# In ceiling speaker help



## TOOSTUBBORN2FAIL (Jan 31, 2011)

So a guy at work asked me to help him pick out in ceiling speakers for his new house. The catch is they need to be around $100 a piece, and I'm completely lost as I've never looked into them before. But his wife won't allow visible speakers or visible speaker wires, so that's his limitations.

Anyone have any advice?


----------



## FordEscape (Nov 23, 2014)

Not at all suggesting it's 'the gospel' but it is a free service and might be interesting to see what they come up with for ideas in the stipulated price/budget range:

Crutchfield Audio/Video Design Group. Enjoy music throughout your home.


----------



## muzikmanwi (Dec 25, 2014)

Tell him to get a new wife!


----------



## diy.phil (May 23, 2011)

Uh oh he needs someone that can make wires disappear. Home theater or alarm/security people do that all day. They punch holes everywhere without a worry because it's not their walls!! 
Lots of speakers/selection at your nearest Best Buy and Fry's.


----------



## sareea (Oct 19, 2016)

I have searched once for a friend,
Personally I would choose Klipsch, Best quality over there and ok looking for most people. For me they look really good.
Ceiling Speakers | Klipsch

If you want a good quality (but not best) and great looking it is Bang&olefson.
I have seen some companies like "Cadence" and "Sonance" here in my country but I wouldn't buy them...


----------



## TOOSTUBBORN2FAIL (Jan 31, 2011)

diy.phil said:


> Uh oh he needs someone that can make wires disappear. Home theater or alarm/security people do that all day. They punch holes everywhere without a worry because it's not their walls!!
> Lots of speakers/selection at your nearest Best Buy and Fry's.

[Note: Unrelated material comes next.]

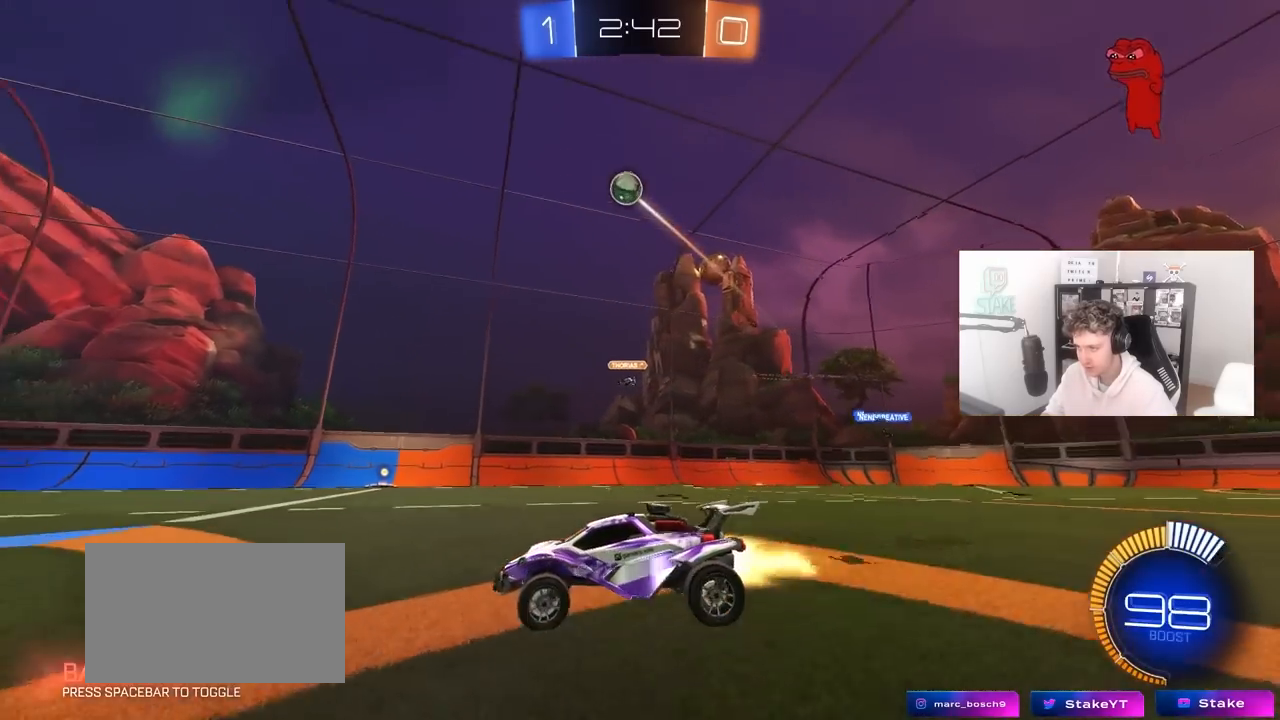
{"keys": [], "mouse": ["left"], "mouse_move": "still", "events": [[50, "a", "up"], [183, "w", "up"], [233, "mouse_right", "down"], [283, "s", "down"], [333, "d", "down"], [367, "d", "up"], [467, "mouse_right", "up"], [467, "s", "up"]]}
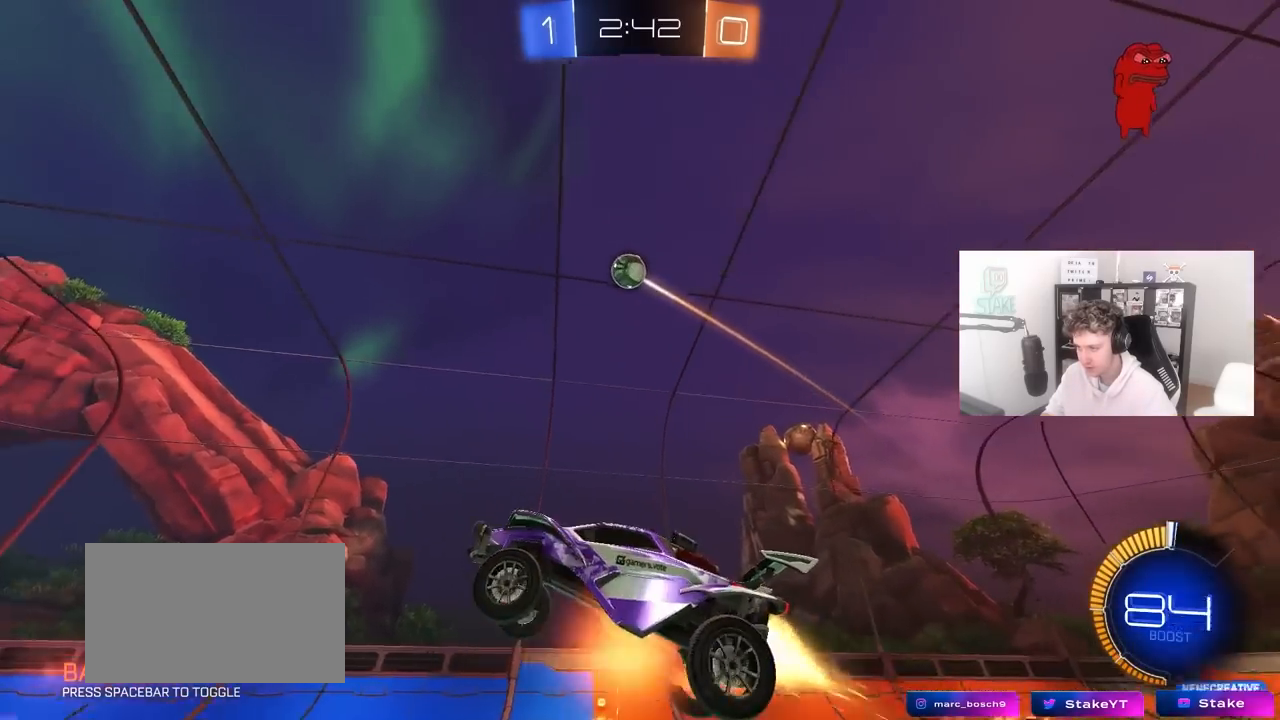
{"keys": ["a", "shift"], "mouse": ["left"], "mouse_move": "still", "events": [[17, "mouse_right", "down"], [50, "a", "down"], [50, "s", "down"], [50, "shift", "down"], [250, "mouse_right", "up"], [300, "s", "up"], [333, "shift", "up"], [433, "shift", "down"]]}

Lol, the good thing is there are no walls to currently punch holes in. He ended up going with klipsch and a local installer that I know is decent to get it done. I'll likely end up building him a subwoofer, but as soon as all the audio is installed, the walls are going up.

I tried to steer him towards the in wall kefs, but this is the look I got


----------



## TOOSTUBBORN2FAIL (Jan 31, 2011)

muzikmanwi said:


> Tell him to get a new wife!


Lol, I thought he was going to a while back, but I guess the money he married into was too tempting.


----------